Goal of the exercise
Leave the pictures out and repeat the rest of the data below exactly.

━━━━━━━━━━━━━━━━━━━━

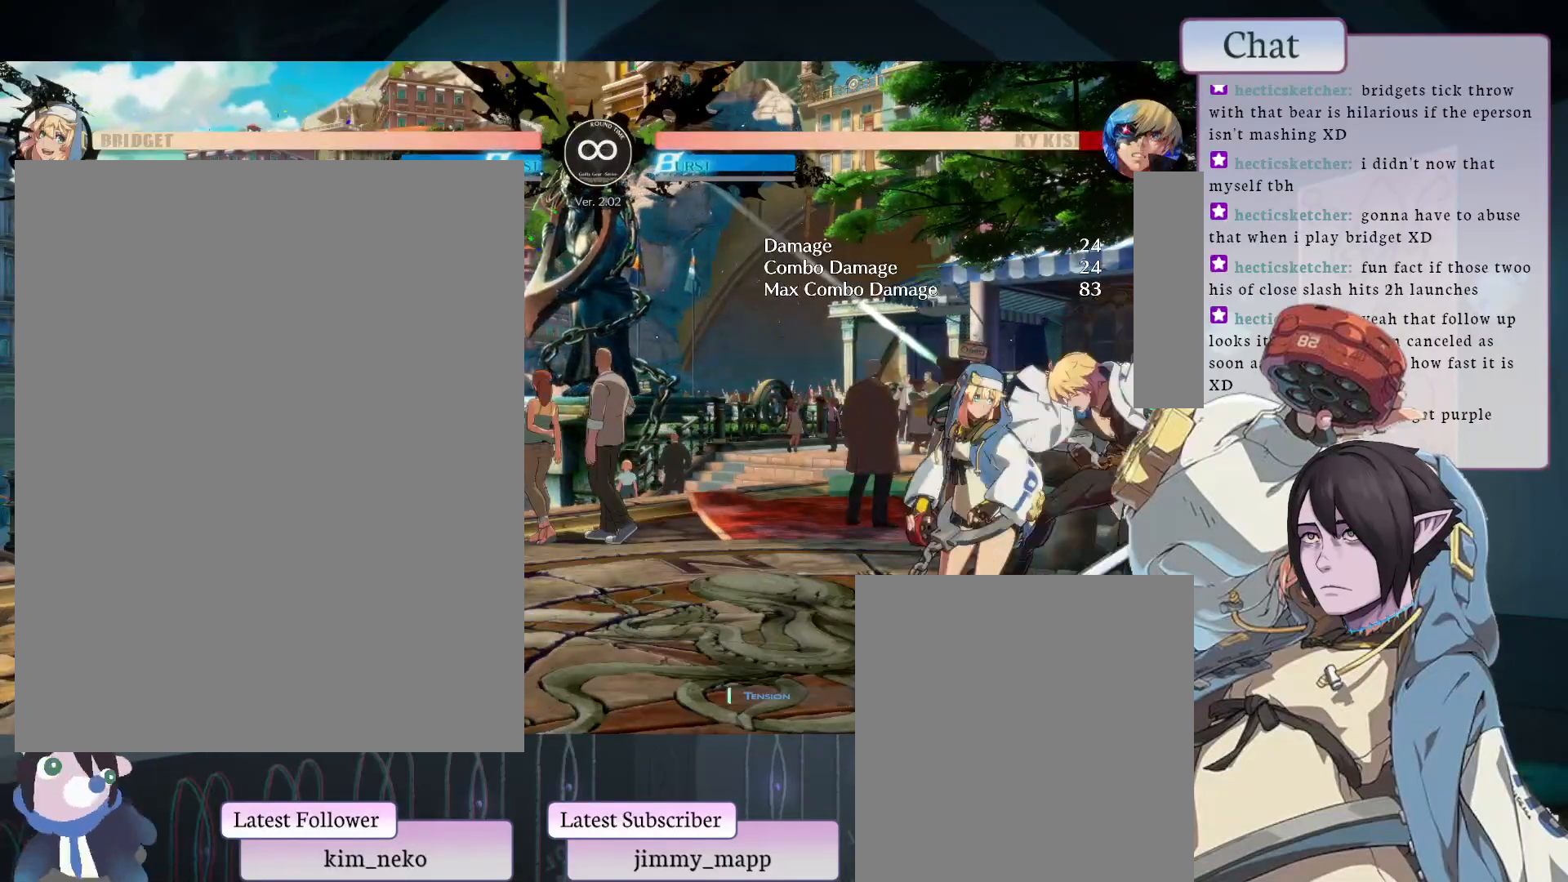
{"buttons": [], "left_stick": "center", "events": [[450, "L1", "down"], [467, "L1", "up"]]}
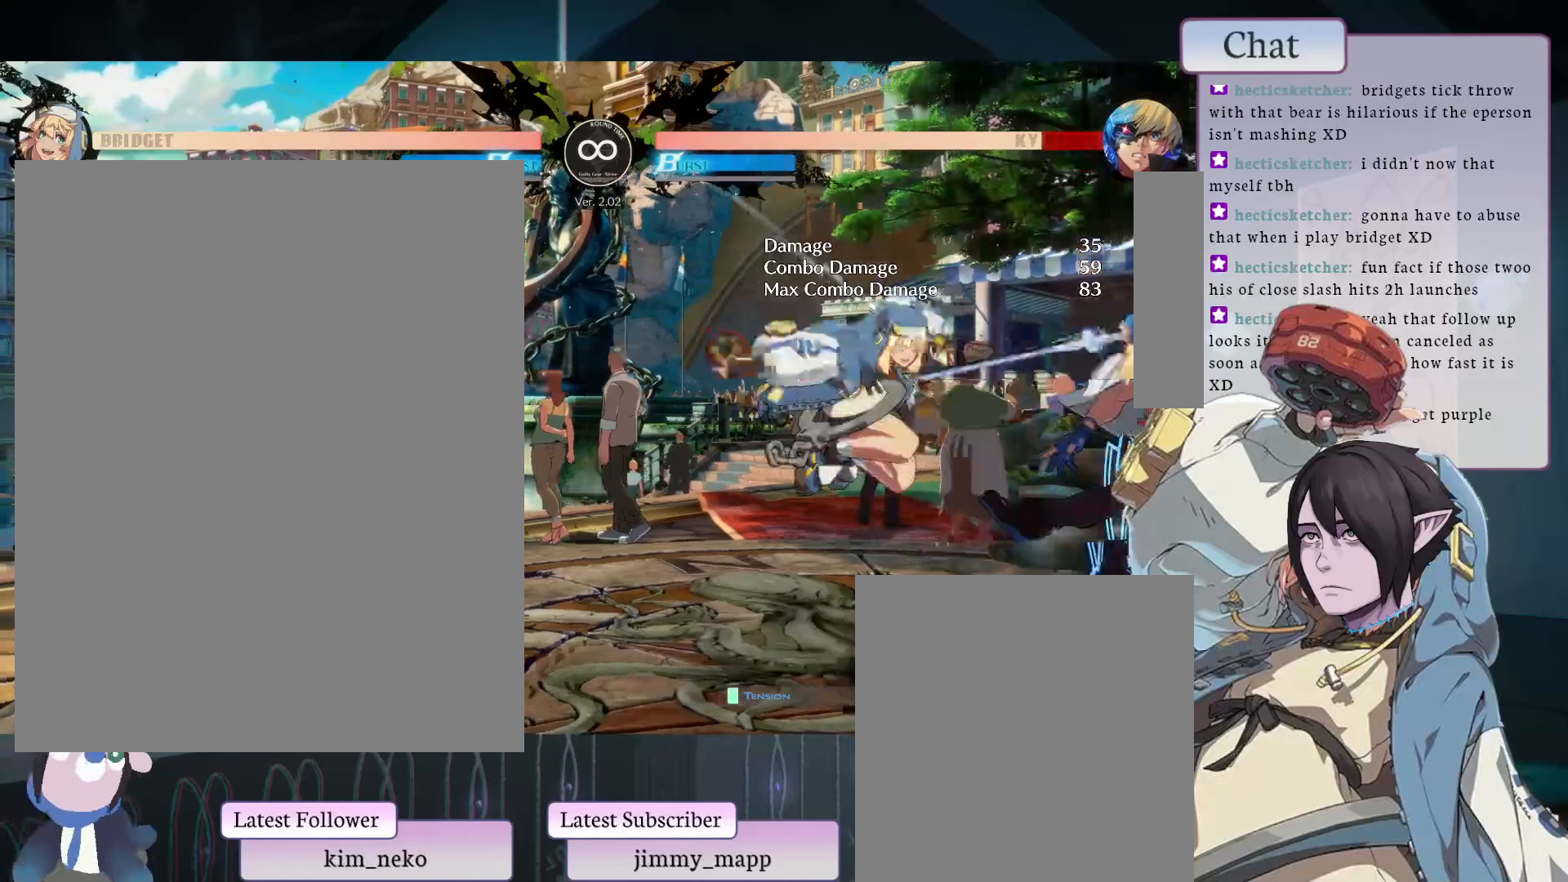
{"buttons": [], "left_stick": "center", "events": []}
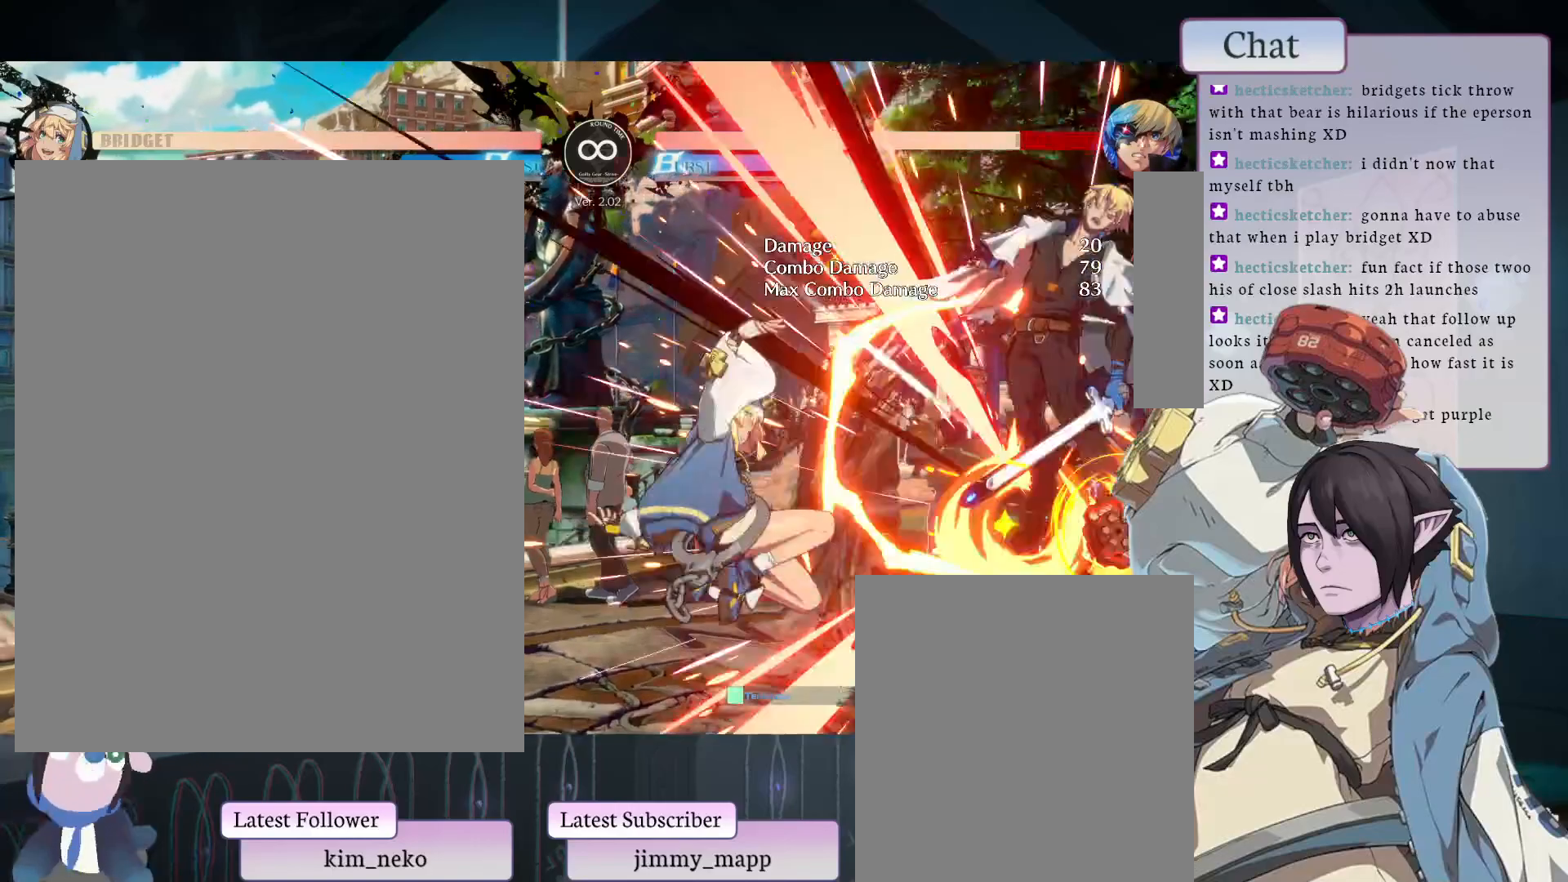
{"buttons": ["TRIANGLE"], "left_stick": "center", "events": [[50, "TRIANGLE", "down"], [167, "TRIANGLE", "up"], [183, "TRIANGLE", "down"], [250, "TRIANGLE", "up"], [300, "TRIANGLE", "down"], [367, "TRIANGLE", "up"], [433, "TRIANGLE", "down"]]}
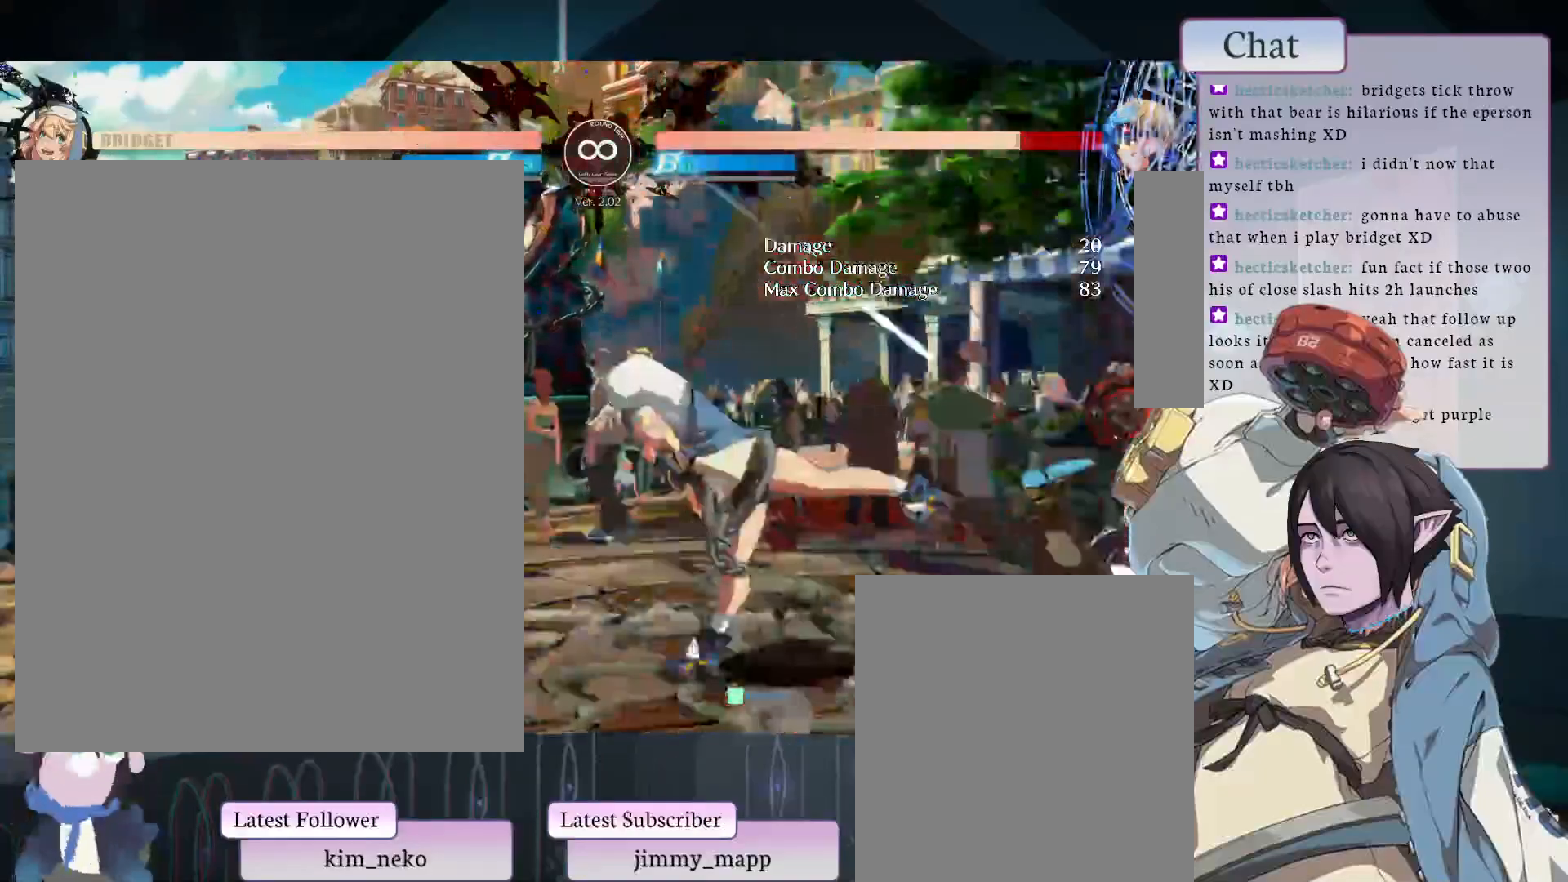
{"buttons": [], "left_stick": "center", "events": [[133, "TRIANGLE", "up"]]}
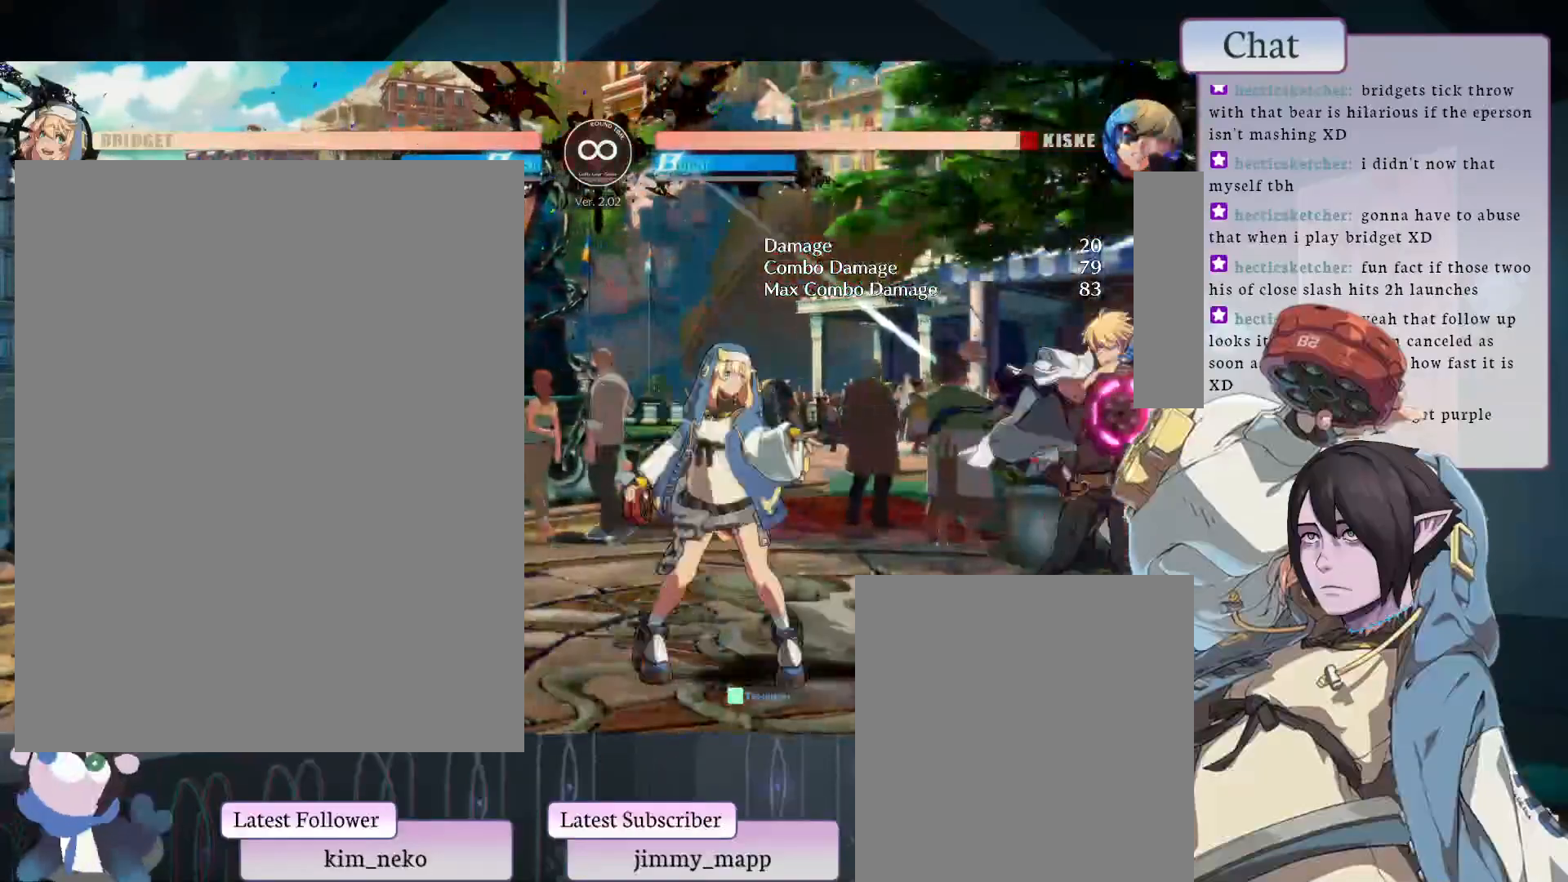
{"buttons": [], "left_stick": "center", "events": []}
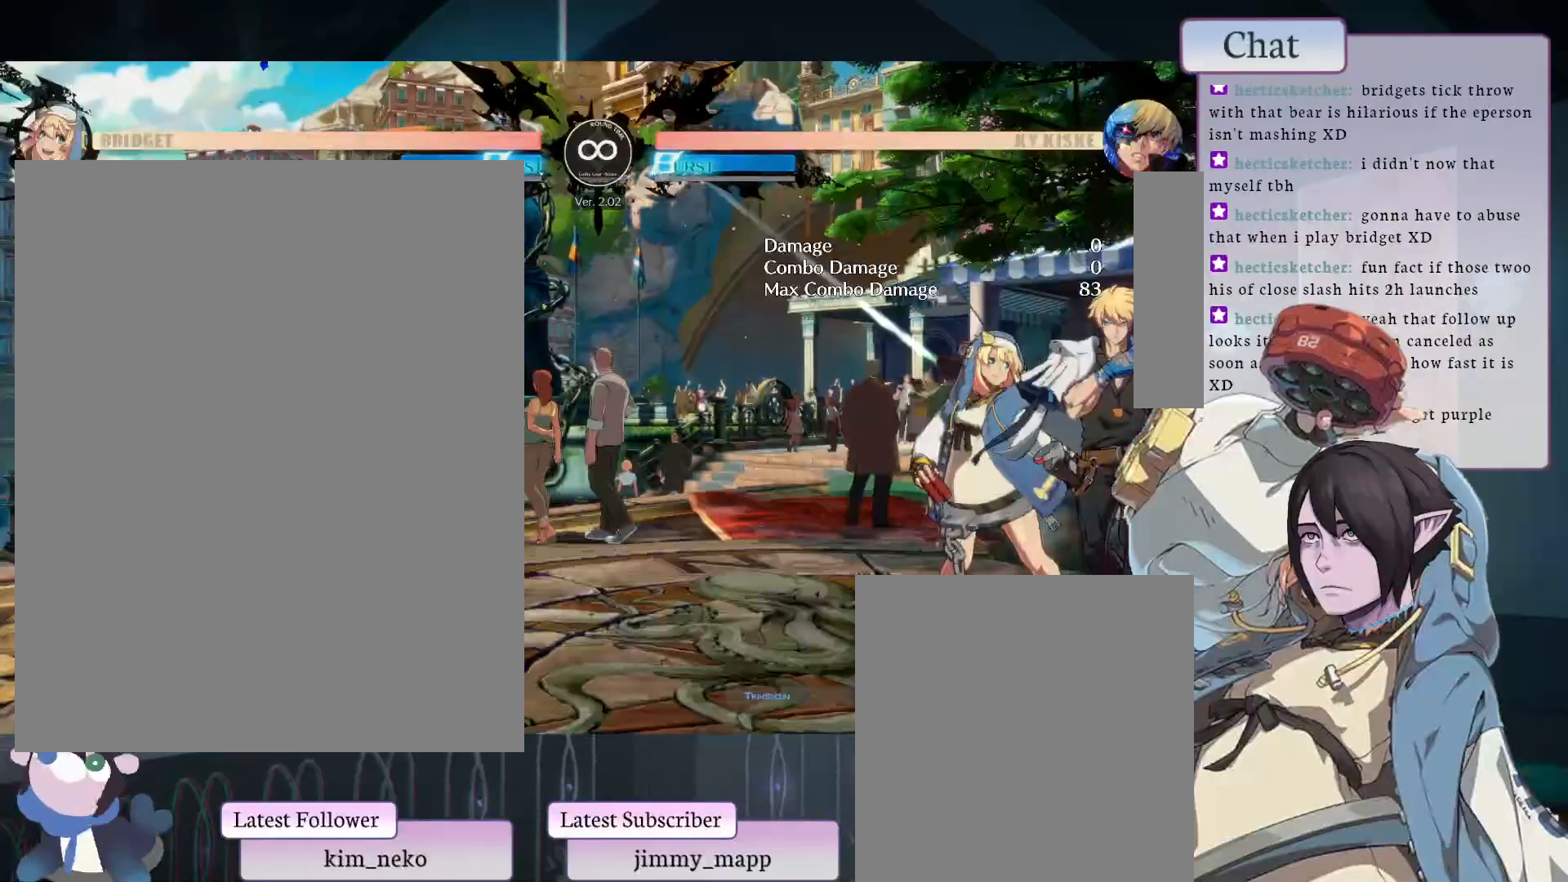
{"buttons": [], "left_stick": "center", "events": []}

━━━━━━━━━━━━━━━━━━━━

Answer to this task
{"buttons": [], "left_stick": "center", "events": [[450, "L1", "down"], [467, "L1", "up"]]}
{"buttons": [], "left_stick": "center", "events": []}
{"buttons": ["TRIANGLE"], "left_stick": "center", "events": [[50, "TRIANGLE", "down"], [167, "TRIANGLE", "up"], [183, "TRIANGLE", "down"], [250, "TRIANGLE", "up"], [300, "TRIANGLE", "down"], [367, "TRIANGLE", "up"], [433, "TRIANGLE", "down"]]}
{"buttons": [], "left_stick": "center", "events": [[133, "TRIANGLE", "up"]]}
{"buttons": [], "left_stick": "center", "events": []}
{"buttons": [], "left_stick": "center", "events": []}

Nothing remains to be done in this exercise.